Thylakoid Containing Artificial Cells for the Inhibition Investigation of Light-Driven Electron Transfer during Photosynthesis.
Wei ZongXunan ZhangChao LiXiaojun HanPublished in: ACS synthetic biology (2018)
The fabrication of artificial cells containing nature components is challenging. Herein we construct a thylakoid containing artificial cell (TA-cell) by forming multicompartmental structure inside giant unilamellar vesicles (GUVs) using osmotic stress. The thylakoids are selectively loaded inside each compartment in GUVs to mimic "chloroplast". The TA-cells are able to carry out photosynthesis upon light on. The TA-cells keep their 50% functionality of electron transfer for 12 days, which is twice of those of free thylakoids.

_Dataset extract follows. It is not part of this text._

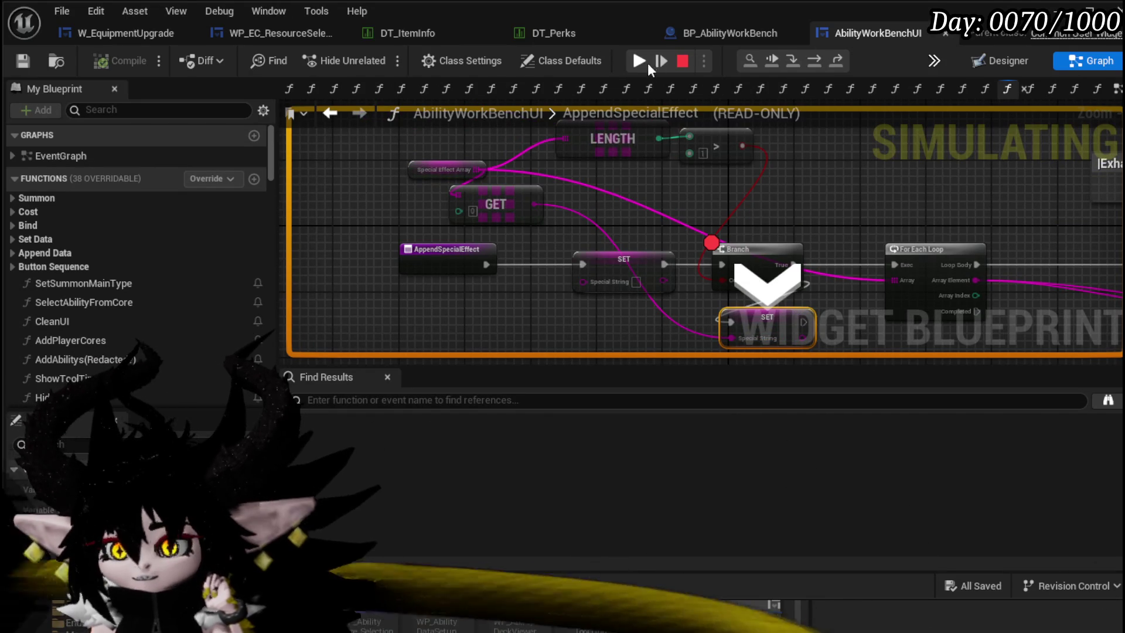
{"action": "left_click", "coordinate": [640, 61]}
{"action": "left_click", "coordinate": [1082, 69]}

Using TA-cells the inhibition of 3-(3,4-dichlorophenyl)-1,1-dimethylurea (DCMU) and heavy metal ions (Hg2+, Cu2+, Cd2+, Pb2+ and Zn2+) on the electron transfer process in TA-cells is systematically investigated. Their half maximal inhibitory concentration (IC50) values are 36.23 ± 1.87, 0.02 ± 0.01, 0.42 ± 0.08, 0.82 ± 0.12, 1.97 ± 0.21, and 4.08 ± 0.18 μM, respectively. Hg2+ is the most toxic ion for the photosynthesis process among these five heavy metal ions. This biomimetic system can be expanded to study other processes during the photosynthesis. The TA-cells pave a way to fabricate more complicated nature component containing artificial cells.